Create a health summary dashboard query that returns a single-row result with RAG (Red/Amber/Green) status for each health dimension: connections, throughput, disk, cache, vacuum, replication, queries, and locks.
| Error | Cause | Solution |
|---|---|---|
pg_stat_activity returns incomplete data | track_activities = off in postgresql.conf | Enable track_activities = on and track_counts = on; reload configuration |
| Health check query itself times out | Database under heavy load or lock contention | Set statement_timeout = '5s' for monitoring queries; use a dedicated monitoring connection |
| False alerts during maintenance windows | Planned maintenance triggers threshold breaches | Implement alert suppression windows; add maintenance mode flag to monitoring script |
| Disk usage alert but no obvious growth | WAL files, temporary files, or pg_stat_tmp consuming space | Check pg_wal directory size; check for orphaned temporary files; verify wal_keep_size setting |
| Cache hit ratio drops after restart | Buffer pool/shared_buffers cold after database restart | Implement cache warming script that runs key queries after restart; alert will self-resolve as cache warms |
PostgreSQL health dashboard for a production SaaS application: A single cron-based script checks 8 health dimensions every 60 seconds, writing results to a metrics table. A dashboard query shows: connections 45/200 (GREEN), cache hit 98.5% (GREEN), dead tuples 2.1% (GREEN), disk 62% (GREEN), replication lag 0.5s (GREEN), long queries 0 (GREEN), lock waiters 1 (GREEN), rollback ratio 0.3% (GREEN).

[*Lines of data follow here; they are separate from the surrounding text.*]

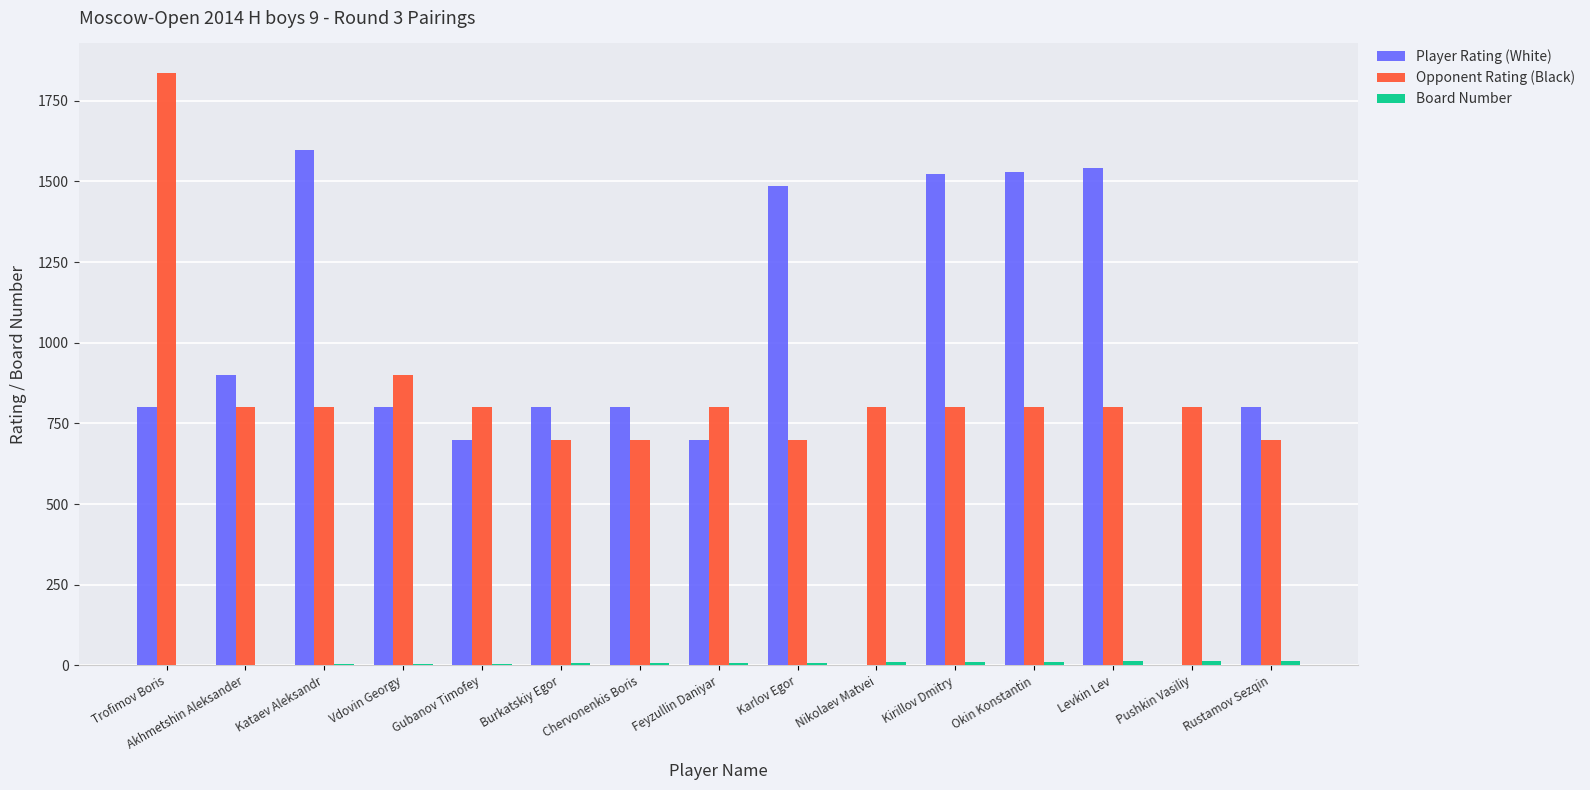

The value of Player Rating (White) at Chervonenkis Boris is 339. True or false?

False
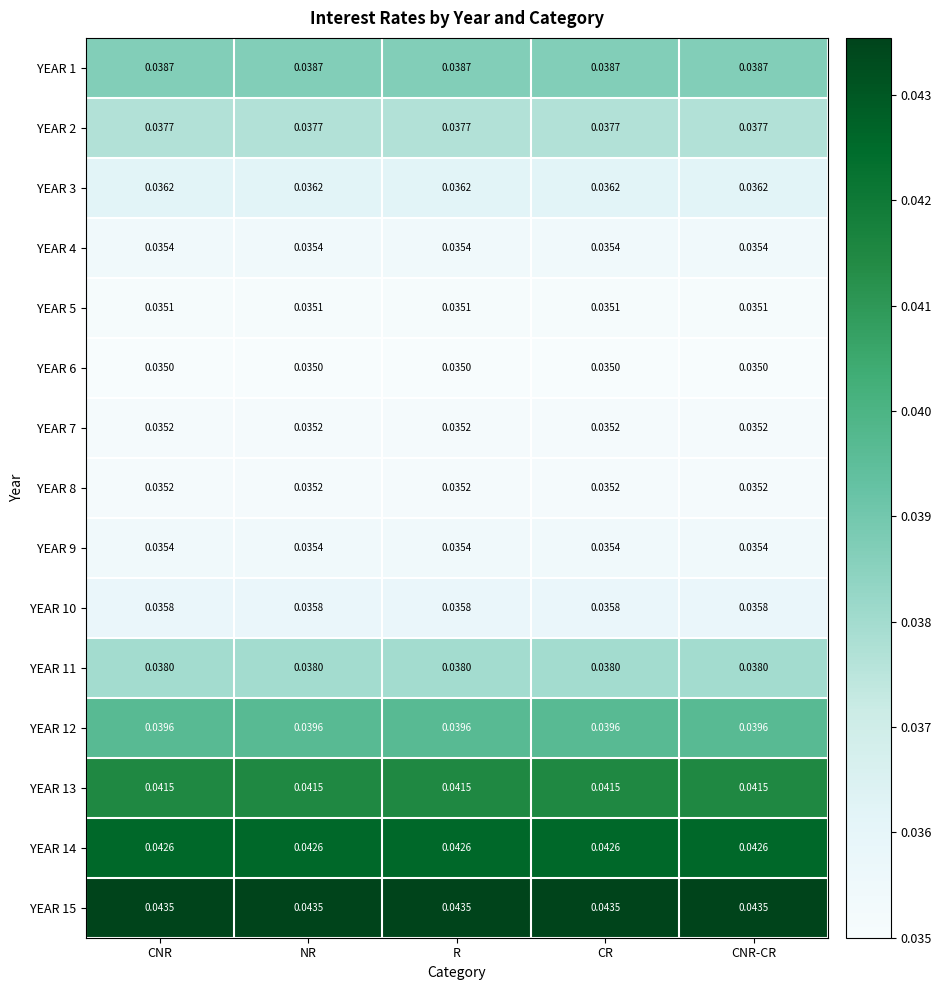

What is the total value across all series at NR?

0.6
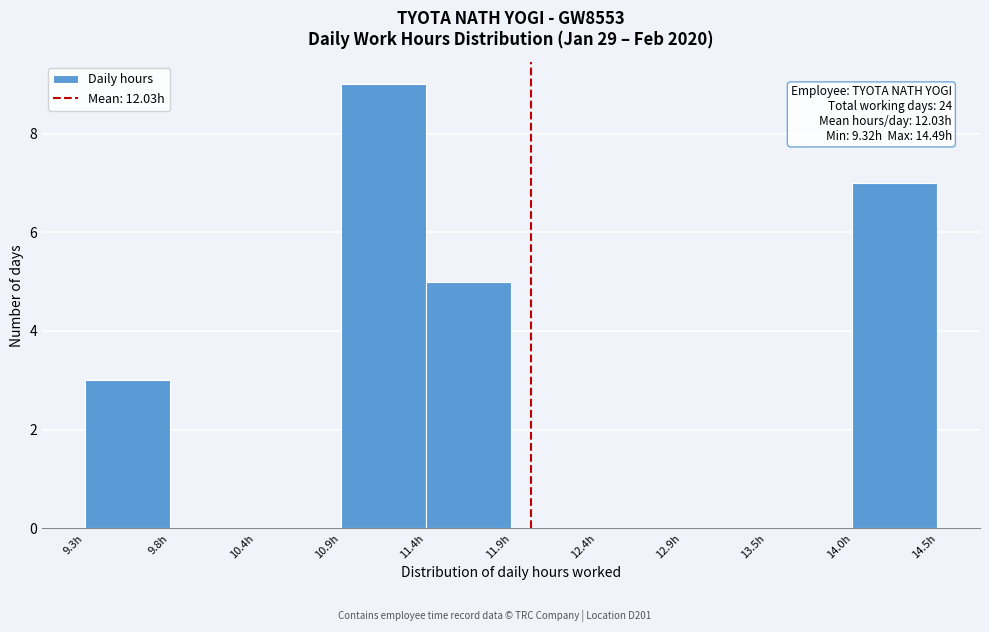

Which range on the x-axis has the tallest bar?

10.9 to 11.4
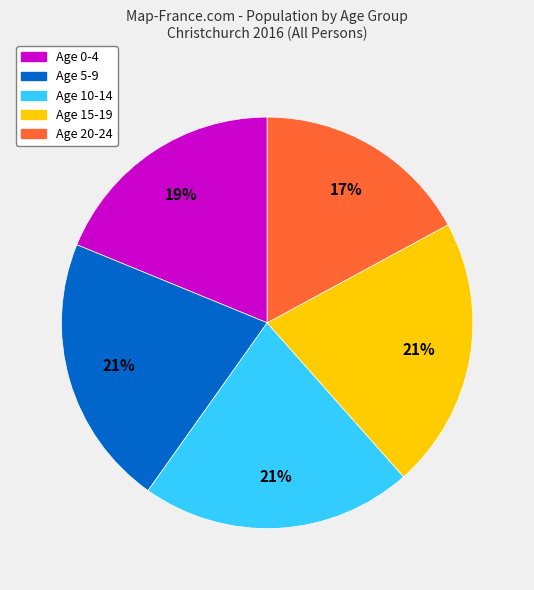

To the nearest percent, what is the average slice percentage?

20%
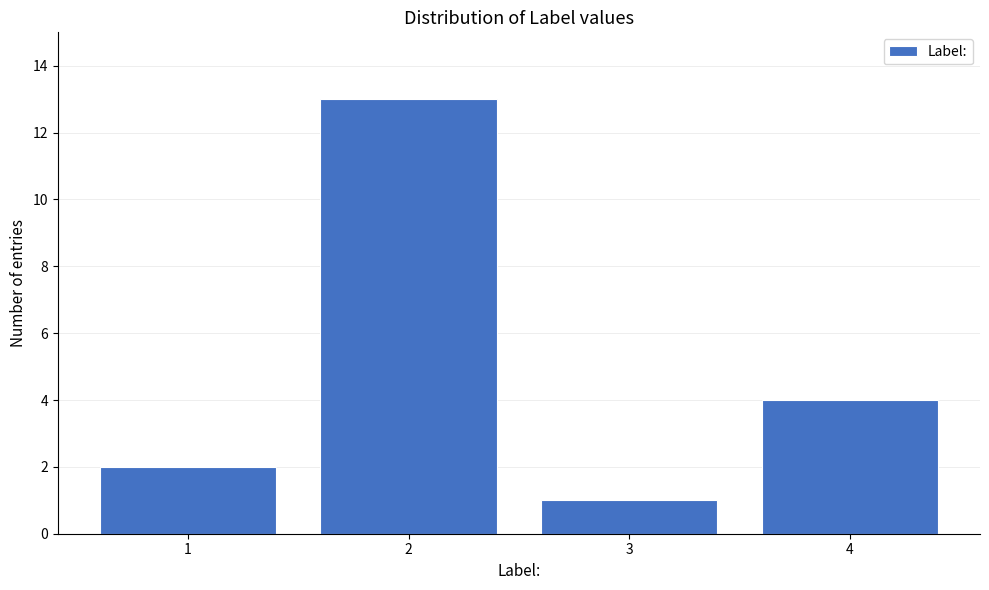

Reading left to right, extract all data points from this chart.

1=2	2=13	3=1	4=4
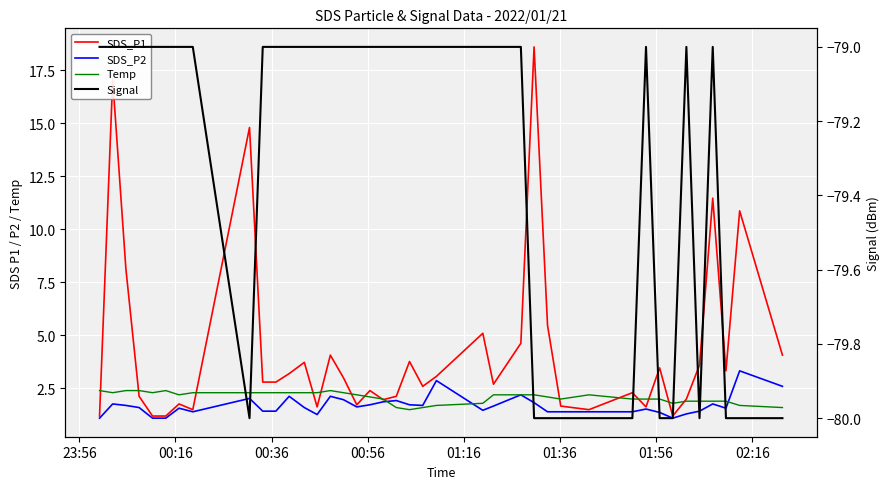

Which series has the largest total across all categories?

SDS_P1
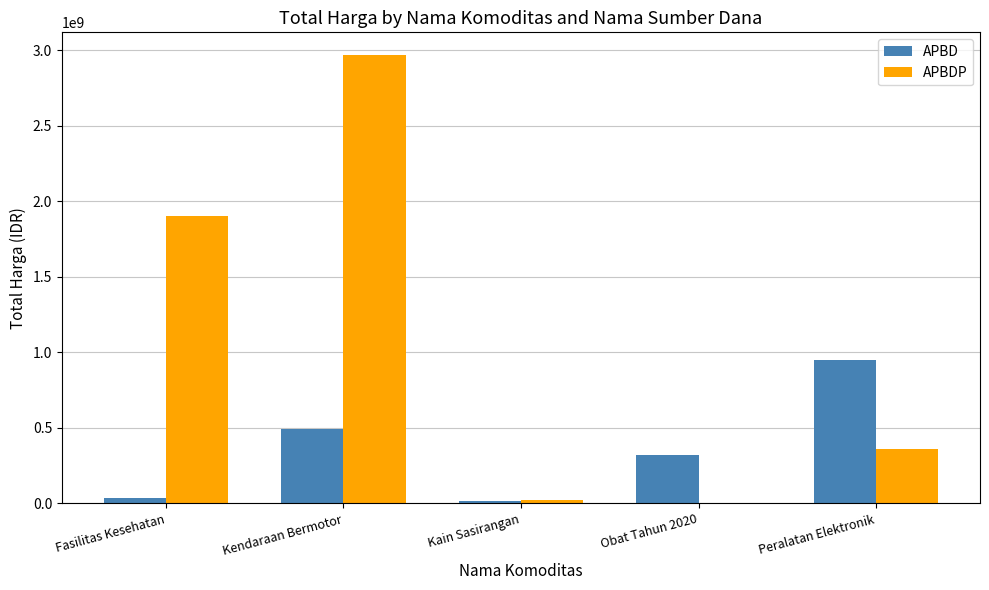

What value does the APBDP series have at Kain Sasirangan?

19175000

Detecting impending disk full condition: Health monitor tracks daily disk growth rate. Current usage: 72%, daily growth: 1.2GB, remaining: 280GB. Projected full date: 233 days. Alert triggers at 80% with recommendation to archive old data or add storage. A second alert at 90% escalates to PagerDuty.
Identifying autovacuum falling behind: Health check shows the events table with 15M dead tuples (45% dead ratio) and last autovacuum 3 days ago. Root cause: autovacuum_vacuum_cost_delay too conservative for a high-write table. Fix: set per-table autovacuum_vacuum_cost_delay = 2 and autovacuum_vacuum_scale_factor = 0.01.